Peter Barrickman is what many would call a painter’s painter, a label that means little on its face, but also suggests an abiding interest in the medium’s deeper possibilities. Even in its sloppiness the term implies a certain commitment to the potential of the medium beyond superficial results, and a reciprocity with other practitioners. His current exhibition “Untitled Melodies” at Green Gallery through March 1 is a gift to those painters and confirms that one artist’s faith in his internal pursuit might lead, with persistence, to another’s visual salvation.
The 12 paintings in the exhibition operate between representation and abstraction. This in itself isn’t notable as most painters working today migrate between these realms to some degree; however, Barrickman’s particular approach arrives at a seductive ambiguity that pushes each mode aside on its way to a space of its own. It’s a space beholden to neither and satisfying both. The works in the exhibition evolve from three basic natural conceits: winter landscapes, fulfillment centers, and fires.
It’s a rhetorical grab bag that would please both Charles Bukowski and Tristan Tzara, but his paintings don’t dwell on narrative long enough for the viewer to daydream. For instance, the painting Thaw smacks us with a cold and icy greeting only before quickly sinking into its own painterly story of unpredictable color choices and mark making flourishes. Sharp passages of dark and light rise and settle with the disturbed orderliness of a deck of playing cards dropped to the ground. Dashing angular marks of muted reds mix with irregular networks of blue cells over brown circles while the most perfectly strange blue-gray anchor mediates between the competing dimensions at the lower right.
Color is the most obvious tell when following the work from ice to corrugated boxes to fire. The burnt sienna and khaki palette of Shipping Center feels as cardboard-ey as Thaw feels icy. But again, the conceit dissolves rapidly as packages turn to boxes and boxes turn to shapes. The paintings accumulate mark-by-mark into a painted adventure of caramel-colored tiles that forgot their warehousey origin story as soon as they were mixed. But just as soon as the transformation from function to form completes, and the whole three-dimensional scene gives way to flatness, two boxes at the bottom of the composition appear to be supporting the brushstrokes as if they were a stack of boxes, and the whole thing returns back to our humdrum reality of Sprinter vans and packages again.

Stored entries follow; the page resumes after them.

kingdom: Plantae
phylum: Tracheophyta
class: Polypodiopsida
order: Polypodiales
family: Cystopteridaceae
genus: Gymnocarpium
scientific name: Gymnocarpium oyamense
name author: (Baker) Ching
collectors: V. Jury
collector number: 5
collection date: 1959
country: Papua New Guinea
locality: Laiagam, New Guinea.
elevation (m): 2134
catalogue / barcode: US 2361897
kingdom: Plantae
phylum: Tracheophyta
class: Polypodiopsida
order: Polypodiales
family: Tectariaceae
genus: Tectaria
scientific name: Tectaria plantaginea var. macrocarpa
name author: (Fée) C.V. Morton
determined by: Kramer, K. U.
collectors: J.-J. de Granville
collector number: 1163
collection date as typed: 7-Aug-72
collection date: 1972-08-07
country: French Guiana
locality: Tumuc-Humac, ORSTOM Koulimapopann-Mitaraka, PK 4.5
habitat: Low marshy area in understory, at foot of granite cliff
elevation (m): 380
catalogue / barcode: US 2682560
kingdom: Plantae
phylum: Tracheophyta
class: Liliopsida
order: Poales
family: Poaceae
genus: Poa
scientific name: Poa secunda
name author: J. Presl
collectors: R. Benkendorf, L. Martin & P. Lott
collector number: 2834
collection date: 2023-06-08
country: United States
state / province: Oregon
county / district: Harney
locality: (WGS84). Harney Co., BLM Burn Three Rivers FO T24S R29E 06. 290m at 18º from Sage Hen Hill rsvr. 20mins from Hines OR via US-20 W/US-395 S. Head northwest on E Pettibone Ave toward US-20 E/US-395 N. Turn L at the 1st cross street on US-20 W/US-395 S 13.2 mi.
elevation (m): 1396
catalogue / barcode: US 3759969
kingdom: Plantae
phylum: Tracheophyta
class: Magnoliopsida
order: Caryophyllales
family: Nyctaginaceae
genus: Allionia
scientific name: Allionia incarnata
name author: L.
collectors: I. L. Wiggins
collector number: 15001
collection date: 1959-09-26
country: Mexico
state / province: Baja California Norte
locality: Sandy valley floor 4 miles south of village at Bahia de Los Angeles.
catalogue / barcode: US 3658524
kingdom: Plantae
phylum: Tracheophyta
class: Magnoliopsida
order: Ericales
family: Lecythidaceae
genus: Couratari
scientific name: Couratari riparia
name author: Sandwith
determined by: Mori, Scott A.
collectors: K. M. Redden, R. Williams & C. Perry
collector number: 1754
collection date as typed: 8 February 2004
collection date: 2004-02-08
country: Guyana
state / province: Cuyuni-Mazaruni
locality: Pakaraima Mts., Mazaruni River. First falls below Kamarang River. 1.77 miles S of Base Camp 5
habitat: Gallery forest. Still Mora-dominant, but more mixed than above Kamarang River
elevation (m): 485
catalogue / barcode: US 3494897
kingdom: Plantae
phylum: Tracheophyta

The fire paintings are the most naturally obscured of the lot, given the inherently abstract nature of the subject matter. Barrickman chooses to emphasize the sharpness and kinetic energy of his content even as he moves it into the elements of art. The marks of the painting are centered on the canvas, licking and flickering outward without ever quite touching the edges. This choice provides them with a different character than the Fulfillment and Ice paintings that is slightly counterintuitive given fire’s tendency to spread and consume space.
Subtle decisions like this pop up throughout the exhibition. “Untitled Melody,” like all Barrickman’s exhibitions is to be taken in slowly, letting each painting unfold as carefully as he made them. It’s worth taking the time to travel through his paintings’ eggshell surfaces and into their unpredictable marks, perfectly imperfect colors, and hiccupy compositions if only to finally realize, as if a prize for the endurance, that he’s produced all this magic across a spectrum of real things from fire to ice with the unnatural pale brown nothingness of the fulfillment center in the middle. All of it like some mystical diagram of a world caught between powerful eternal forces and frivolous local banalities. Pays to stay for the encore.